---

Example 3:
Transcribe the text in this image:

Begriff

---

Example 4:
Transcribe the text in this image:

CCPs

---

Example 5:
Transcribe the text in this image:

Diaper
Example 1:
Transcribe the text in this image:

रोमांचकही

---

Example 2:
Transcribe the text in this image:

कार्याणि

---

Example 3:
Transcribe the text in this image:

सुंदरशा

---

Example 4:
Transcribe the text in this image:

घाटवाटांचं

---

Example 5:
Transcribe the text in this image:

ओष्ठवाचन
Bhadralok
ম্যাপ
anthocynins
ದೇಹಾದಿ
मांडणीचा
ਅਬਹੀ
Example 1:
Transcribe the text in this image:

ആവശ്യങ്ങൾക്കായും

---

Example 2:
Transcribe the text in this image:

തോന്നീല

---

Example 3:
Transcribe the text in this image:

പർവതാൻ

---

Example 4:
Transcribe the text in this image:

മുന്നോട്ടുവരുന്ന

▸ **Problem statement**
Print every line of the records above verbatim, keeping their original order.

▸ **Expected output**
---

Example 3:
Transcribe the text in this image:

Begriff

---

Example 4:
Transcribe the text in this image:

CCPs

---

Example 5:
Transcribe the text in this image:

Diaper
Example 1:
Transcribe the text in this image:

रोमांचकही

---

Example 2:
Transcribe the text in this image:

कार्याणि

---

Example 3:
Transcribe the text in this image:

सुंदरशा

---

Example 4:
Transcribe the text in this image:

घाटवाटांचं

---

Example 5:
Transcribe the text in this image:

ओष्ठवाचन
Bhadralok
ম্যাপ
anthocynins
ದೇಹಾದಿ
मांडणीचा
ਅਬਹੀ
Example 1:
Transcribe the text in this image:

ആവശ്യങ്ങൾക്കായും

---

Example 2:
Transcribe the text in this image:

തോന്നീല

---

Example 3:
Transcribe the text in this image:

പർവതാൻ

---

Example 4:
Transcribe the text in this image:

മുന്നോട്ടുവരുന്ന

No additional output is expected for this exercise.